Photocontrolled Cargo Release from Dual Cross-Linked Polymer Particles.

Burst release of a payload from polymeric particles upon photoirradiation was engineered by altering the cross-linking density. This was achieved via a dual cross-linking concept whereby noncovalent cross-linking was provided by cyclodextrin host-guest interactions, and irreversible covalent cross-linking was mediated by continuous assembly of polymers (CAP). The dual cross-linked particles (DCPs) were efficiently infiltrated (∼80-93%) by the biomacromolecule dextran (molecular weight up to 500 kDa) to provide high loadings (70-75%). Upon short exposure (5 s) to UV light, the noncovalent cross-links were disrupted resulting in increased permeability and burst release of the cargo (50 mol % within 1 s) as visualized by time-lapse fluorescence microscopy. As sunlight contains UV light at low intensities, the particles can potentially be incorporated into systems used in agriculture, environmental control, and food packaging, whereby sunlight could control the release of nutrients and antimicrobial agents.

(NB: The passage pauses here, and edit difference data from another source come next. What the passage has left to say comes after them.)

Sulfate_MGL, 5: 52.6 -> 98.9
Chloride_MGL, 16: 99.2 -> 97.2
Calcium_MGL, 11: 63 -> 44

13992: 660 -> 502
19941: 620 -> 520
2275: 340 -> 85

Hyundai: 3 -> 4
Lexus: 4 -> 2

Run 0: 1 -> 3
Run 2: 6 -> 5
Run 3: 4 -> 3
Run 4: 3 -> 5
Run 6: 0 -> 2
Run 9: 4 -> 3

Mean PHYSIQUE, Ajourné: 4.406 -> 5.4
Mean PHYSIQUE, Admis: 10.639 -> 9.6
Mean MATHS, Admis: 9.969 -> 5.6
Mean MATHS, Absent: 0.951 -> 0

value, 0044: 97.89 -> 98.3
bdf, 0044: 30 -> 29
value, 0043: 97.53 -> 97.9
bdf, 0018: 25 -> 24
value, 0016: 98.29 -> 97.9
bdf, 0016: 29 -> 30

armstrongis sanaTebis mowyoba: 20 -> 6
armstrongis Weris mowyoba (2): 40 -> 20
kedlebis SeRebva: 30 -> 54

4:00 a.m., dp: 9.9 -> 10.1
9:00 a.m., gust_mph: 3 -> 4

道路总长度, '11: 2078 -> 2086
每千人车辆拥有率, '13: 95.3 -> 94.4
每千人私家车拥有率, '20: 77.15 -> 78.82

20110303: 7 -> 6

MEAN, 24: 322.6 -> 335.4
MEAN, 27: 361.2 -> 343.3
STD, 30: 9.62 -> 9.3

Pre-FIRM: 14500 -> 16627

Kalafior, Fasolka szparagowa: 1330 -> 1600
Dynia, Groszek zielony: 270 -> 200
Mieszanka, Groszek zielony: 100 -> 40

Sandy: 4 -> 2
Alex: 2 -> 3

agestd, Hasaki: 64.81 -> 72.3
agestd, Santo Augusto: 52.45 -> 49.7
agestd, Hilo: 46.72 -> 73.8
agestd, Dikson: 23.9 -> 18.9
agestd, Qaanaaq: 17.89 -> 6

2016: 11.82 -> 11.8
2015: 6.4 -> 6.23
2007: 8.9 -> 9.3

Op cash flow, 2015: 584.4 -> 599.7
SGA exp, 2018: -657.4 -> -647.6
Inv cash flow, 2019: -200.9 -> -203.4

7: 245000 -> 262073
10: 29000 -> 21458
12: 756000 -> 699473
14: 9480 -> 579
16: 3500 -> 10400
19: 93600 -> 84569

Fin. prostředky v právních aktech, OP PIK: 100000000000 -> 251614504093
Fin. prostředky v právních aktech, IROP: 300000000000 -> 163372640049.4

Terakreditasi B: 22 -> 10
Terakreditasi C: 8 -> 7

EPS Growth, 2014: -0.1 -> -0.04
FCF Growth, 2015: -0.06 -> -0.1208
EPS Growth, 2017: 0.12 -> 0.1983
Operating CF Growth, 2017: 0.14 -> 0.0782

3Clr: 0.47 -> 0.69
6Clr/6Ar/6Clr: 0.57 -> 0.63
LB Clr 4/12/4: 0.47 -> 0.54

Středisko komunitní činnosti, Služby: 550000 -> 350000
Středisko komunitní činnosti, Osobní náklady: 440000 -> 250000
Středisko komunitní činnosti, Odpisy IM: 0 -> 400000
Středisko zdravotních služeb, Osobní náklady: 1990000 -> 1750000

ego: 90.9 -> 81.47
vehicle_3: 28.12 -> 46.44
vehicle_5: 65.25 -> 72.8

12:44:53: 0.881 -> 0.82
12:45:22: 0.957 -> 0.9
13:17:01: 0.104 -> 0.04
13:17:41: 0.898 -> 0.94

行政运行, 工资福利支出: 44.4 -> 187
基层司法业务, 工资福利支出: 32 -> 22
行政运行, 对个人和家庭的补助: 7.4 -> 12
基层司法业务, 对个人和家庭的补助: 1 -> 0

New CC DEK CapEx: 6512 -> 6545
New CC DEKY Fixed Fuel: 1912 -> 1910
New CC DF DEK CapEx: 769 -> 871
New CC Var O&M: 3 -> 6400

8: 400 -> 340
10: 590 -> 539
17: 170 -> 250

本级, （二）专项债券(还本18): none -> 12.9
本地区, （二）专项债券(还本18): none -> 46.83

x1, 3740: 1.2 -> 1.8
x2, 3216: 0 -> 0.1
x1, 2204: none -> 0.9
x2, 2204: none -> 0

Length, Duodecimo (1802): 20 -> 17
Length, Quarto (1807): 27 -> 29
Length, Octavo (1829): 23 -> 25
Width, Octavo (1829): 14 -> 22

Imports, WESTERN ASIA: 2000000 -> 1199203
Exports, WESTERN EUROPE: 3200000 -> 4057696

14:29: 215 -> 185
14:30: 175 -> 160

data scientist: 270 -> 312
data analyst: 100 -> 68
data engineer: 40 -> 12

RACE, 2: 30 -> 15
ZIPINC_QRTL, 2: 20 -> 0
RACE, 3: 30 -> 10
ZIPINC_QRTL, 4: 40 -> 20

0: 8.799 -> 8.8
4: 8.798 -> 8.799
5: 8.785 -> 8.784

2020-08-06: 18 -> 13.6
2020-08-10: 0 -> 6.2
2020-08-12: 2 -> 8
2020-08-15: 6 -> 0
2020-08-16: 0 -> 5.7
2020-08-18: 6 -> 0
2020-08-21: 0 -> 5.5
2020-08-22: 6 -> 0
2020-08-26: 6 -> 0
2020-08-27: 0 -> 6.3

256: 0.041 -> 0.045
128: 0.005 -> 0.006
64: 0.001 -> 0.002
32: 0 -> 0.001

Assembly of Free-Standing Polypeptide Films via the Synergistic Combination of Hyperbranched Macroinitiators, the Grafting-From Approach, and Cross-Chain Termination

Cross-linked polypeptide-based films are fabricated via a novel and robust method employing surface-initiated ring opening polymerization of α-amino acid N-carboxyanhydrides (NCA-ROP). The judicious combination of amine-based hyperbranched macroinitiators and benzyl ester-protected NCA derivatives promotes network formation by cross-chain terminations, which allows the formation of stable cross-linked peptide-based capsules in a one-pot system.